▶ Task item: Filter the entries for lines with the word "above".

▶ Provided entries:

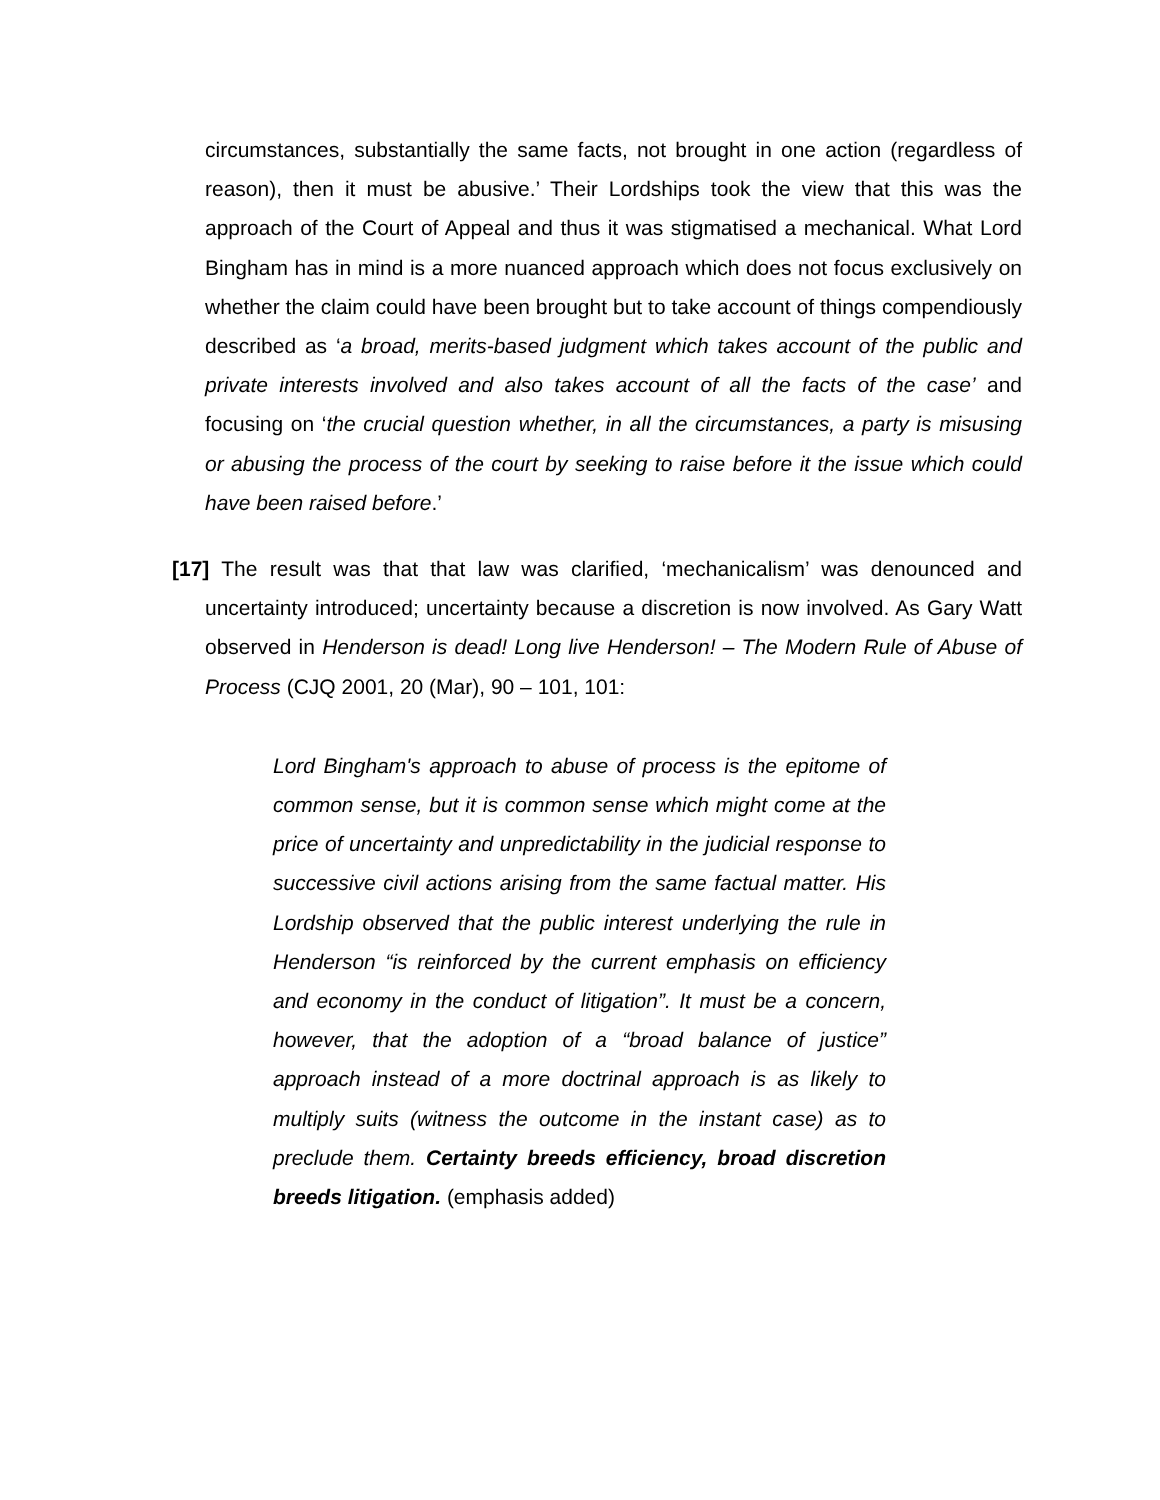circumstances, substantially the same facts, not brought in one action (regardless of reason), then it must be abusive.’ Their Lordships took the view that this was the approach of the Court of Appeal and thus it was stigmatised a mechanical. What Lord Bingham has in mind is a more nuanced approach which does not focus exclusively on whether the claim could have been brought but to take account of things compendiously described as ‘a broad, merits-based judgment which takes account of the public and private interests involved and also takes account of all the facts of the case’ and focusing on ‘the crucial question whether, in all the circumstances, a party is misusing or abusing the process of the court by seeking to raise before it the issue which could have been raised before.’
[17] The result was that that law was clarified, ‘mechanicalism’ was denounced and uncertainty introduced; uncertainty because a discretion is now involved. As Gary Watt observed in Henderson is dead! Long live Henderson! – The Modern Rule of Abuse of Process (CJQ 2001, 20 (Mar), 90 – 101, 101:
Lord Bingham's approach to abuse of process is the epitome of common sense, but it is common sense which might come at the price of uncertainty and unpredictability in the judicial response to successive civil actions arising from the same factual matter. His Lordship observed that the public interest underlying the rule in Henderson “is reinforced by the current emphasis on efficiency and economy in the conduct of litigation”. It must be a concern, however, that the adoption of a “broad balance of justice” approach instead of a more doctrinal approach is as likely to multiply suits (witness the outcome in the instant case) as to preclude them. Certainty breeds efficiency, broad discretion breeds litigation. (emphasis added)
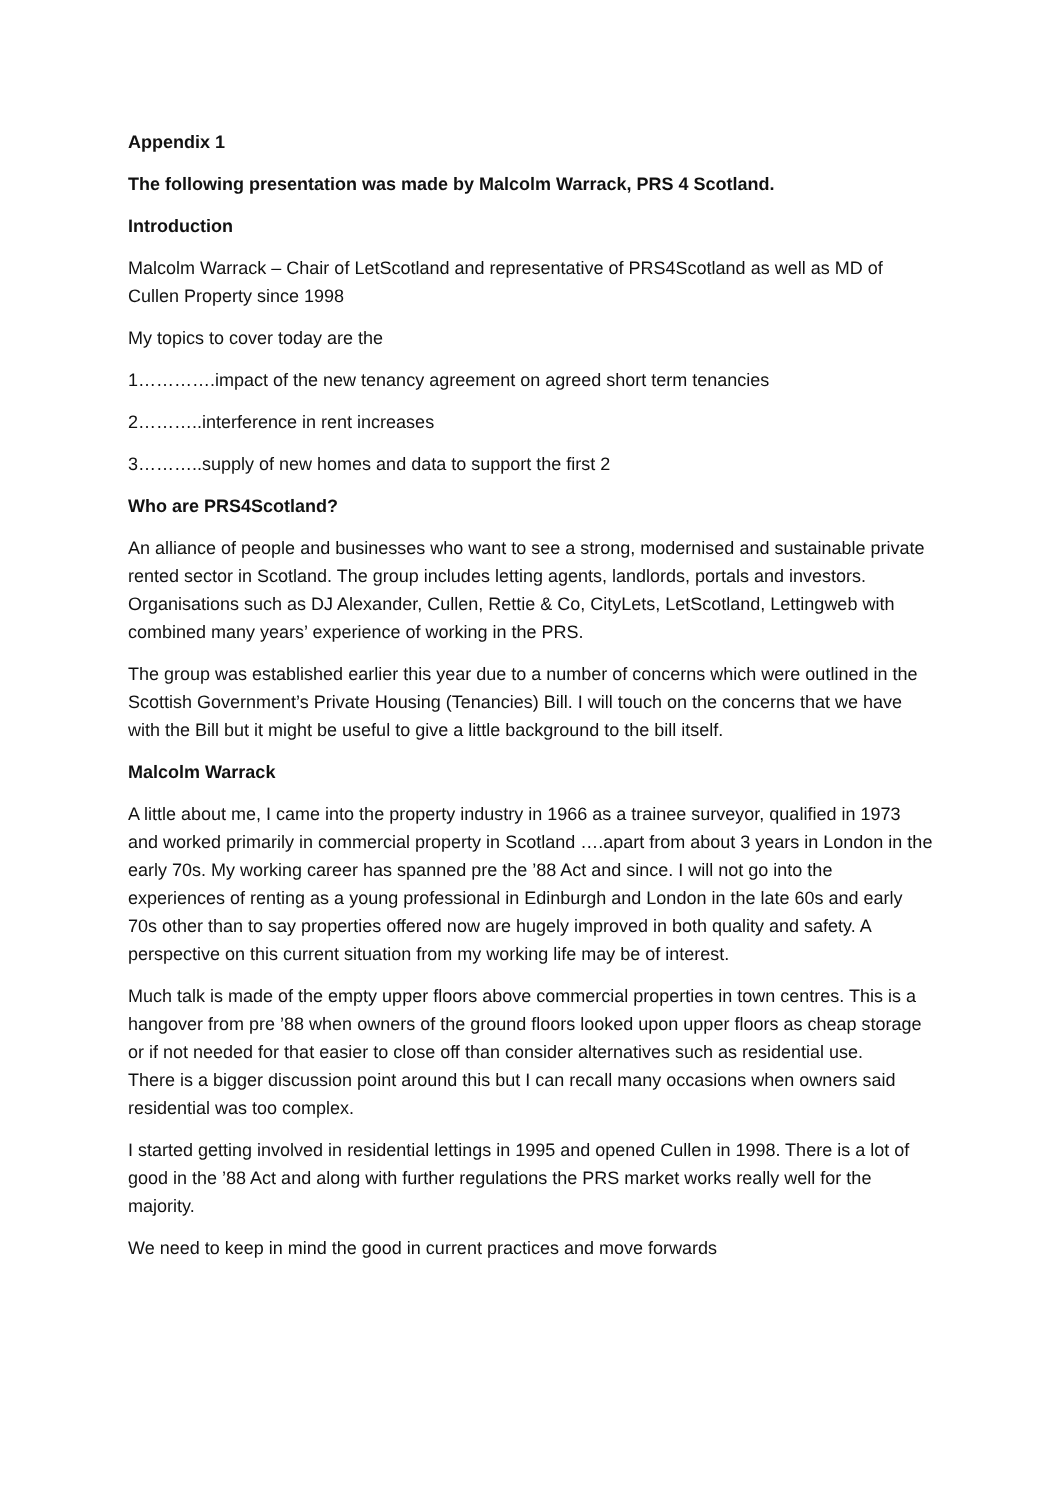Appendix 1
The following presentation was made by Malcolm Warrack, PRS 4 Scotland.
Introduction
Malcolm Warrack – Chair of LetScotland and representative of PRS4Scotland as well as MD of Cullen Property since 1998
My topics to cover today are the
1………….impact of the new tenancy agreement on agreed short term tenancies
2………..interference in rent increases
3………..supply of new homes and data to support the first 2
Who are PRS4Scotland?
An alliance of people and businesses who want to see a strong, modernised and sustainable private rented sector in Scotland. The group includes letting agents, landlords, portals and investors. Organisations such as DJ Alexander, Cullen, Rettie & Co, CityLets, LetScotland, Lettingweb with combined many years’ experience of working in the PRS.
The group was established earlier this year due to a number of concerns which were outlined in the Scottish Government’s Private Housing (Tenancies) Bill. I will touch on the concerns that we have with the Bill but it might be useful to give a little background to the bill itself.
Malcolm Warrack
A little about me, I came into the property industry in 1966 as a trainee surveyor, qualified in 1973 and worked primarily in commercial property in Scotland ….apart from about 3 years in London in the early 70s. My working career has spanned pre the ’88 Act and since. I will not go into the experiences of renting as a young professional in Edinburgh and London in the late 60s and early 70s other than to say properties offered now are hugely improved in both quality and safety. A perspective on this current situation from my working life may be of interest.
Much talk is made of the empty upper floors above commercial properties in town centres. This is a hangover from pre ’88 when owners of the ground floors looked upon upper floors as cheap storage or if not needed for that easier to close off than consider alternatives such as residential use. There is a bigger discussion point around this but I can recall many occasions when owners said residential was too complex.
I started getting involved in residential lettings in 1995 and opened Cullen in 1998. There is a lot of good in the ’88 Act and along with further regulations the PRS market works really well for the majority.
We need to keep in mind the good in current practices and move forwards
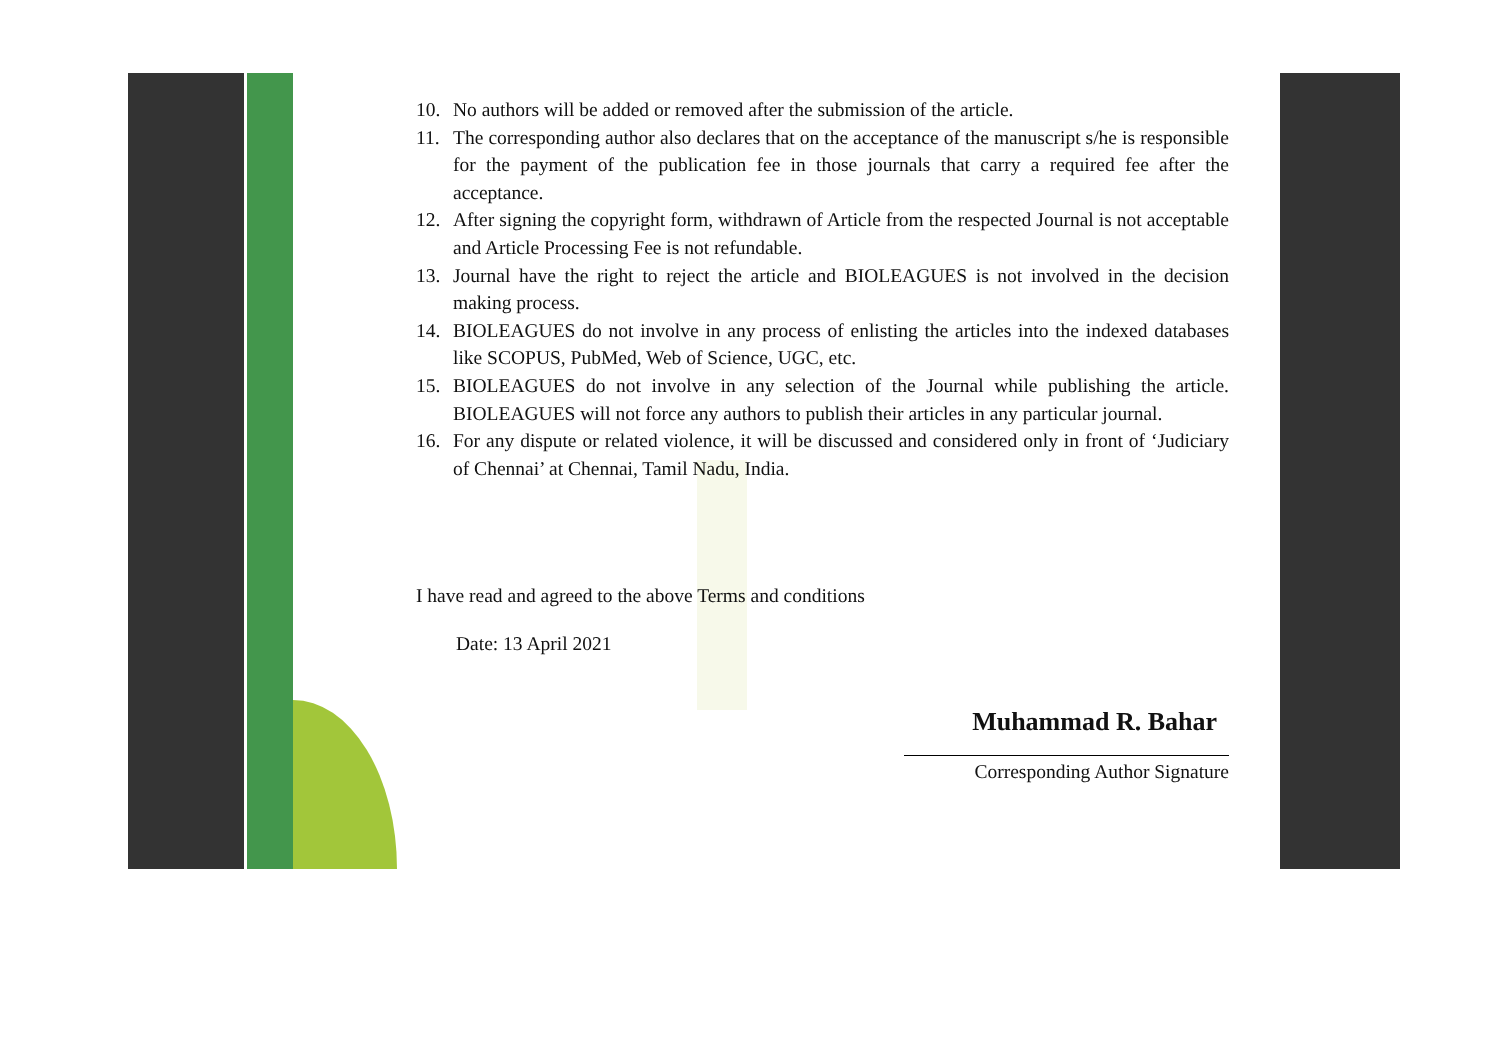10. No authors will be added or removed after the submission of the article.
11. The corresponding author also declares that on the acceptance of the manuscript s/he is responsible for the payment of the publication fee in those journals that carry a required fee after the acceptance.
12. After signing the copyright form, withdrawn of Article from the respected Journal is not acceptable and Article Processing Fee is not refundable.
13. Journal have the right to reject the article and BIOLEAGUES is not involved in the decision making process.
14. BIOLEAGUES do not involve in any process of enlisting the articles into the indexed databases like SCOPUS, PubMed, Web of Science, UGC, etc.
15. BIOLEAGUES do not involve in any selection of the Journal while publishing the article. BIOLEAGUES will not force any authors to publish their articles in any particular journal.
16. For any dispute or related violence, it will be discussed and considered only in front of ‘Judiciary of Chennai’ at Chennai, Tamil Nadu, India.
I have read and agreed to the above Terms and conditions
Date: 13 April 2021
Muhammad R. Bahar
Corresponding Author Signature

▶ Solution to this task:
Much talk is made of the empty upper floors above commercial properties in town centres. This is a hangover from pre ’88 when owners of the ground floors looked upon upper floors as cheap storage or if not needed for that easier to close off than consider alternatives such as residential use. There is a bigger discussion point around this but I can recall many occasions when owners said residential was too complex.
I have read and agreed to the above Terms and conditions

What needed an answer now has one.